Commodity forecast downgrades by Citi were the main reason for the three downgrades this week as one other resource company – Bluescope – got a surprise upgrade as at least one broker reviewed its cautious stance.
In the good books
Morgans upgraded Bluescope Steel (BSL) to Hold from Reduce. The broker was cautious about the stock previously, based on how much of the FY14 financial performance was cyclical and how much was related to ACCC intervention on anti-dumping issues. In FY15, despite declining spreads, Morgans finds evidence of cyclical improvement, particularly in Australia, and this should provide a floor to the share price.
Macquarie upgraded Treasury Wine Estates (TWE) to Neutral from Underperform. Macquarie transfers coverage to a new analyst and examines the outlook for Australia’s wine export market. The broker finds luxury wine exports to China have likely bottomed and look like returning to growth. The low end of the market is slow but the broker notes the rate of value decline is easing and growth could turn positive in coming months. Near-term earnings for Treasury Wine are supported by elevated luxury inventory but caution prevails because of the structural issues with the large commercial category.
In the not-so-good books
Citi downgraded Atlas Iron (AGO) to Sell from Neutral. Citi does not believe it has been bearish enough on the iron ore price. Forecasts are downgraded again as demand is weak and supply continues to surge. The broker suspects Atlas Iron’s balance sheet is now in a precarious position, having tipped into net debt in FY14 because of the construction of the Mt Weber mine. Rating is downgraded to Sell from Neutral and the target to 14c from 55c.
Citi downgraded Fortescue Metals (FMG) to Neutral from Buy on the back of its iron ore forecast downgrades. The broker considers Fortescue the fittest of the iron ore plays, with the lowest cost and longest life assets, able to weather the downturn.
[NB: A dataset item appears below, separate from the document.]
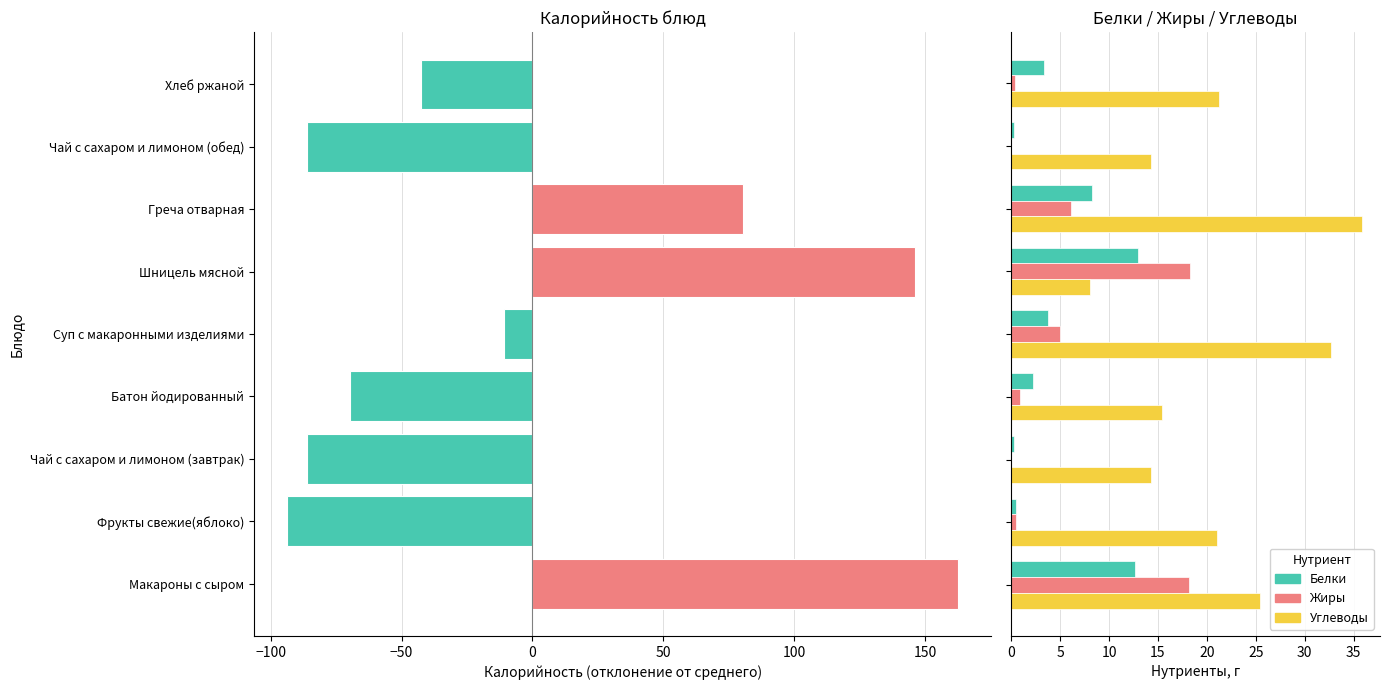

What is the value of the Жиры bar at the 7th from the left?

6.1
Citi downgraded Origin Energy (ORG) to Neutral from Buy. Citi now believes there is a need for oil supply cuts to offset price declines and OPEC is unlikely to lead. Therefore, the outlook is for current lower pricing to remain in place for longer. With a longer-term supply/demand balance, the broker envisages little requirement for new supply sources to be developed.
The above was compiled from reports on FNArena, which tabulates the views of eight major Australian and international stock brokers: BA-Merrill Lynch, CIMB, Citi, Credit Suisse, Deutsche Bank, JP Morgan, Macquarie and UBS.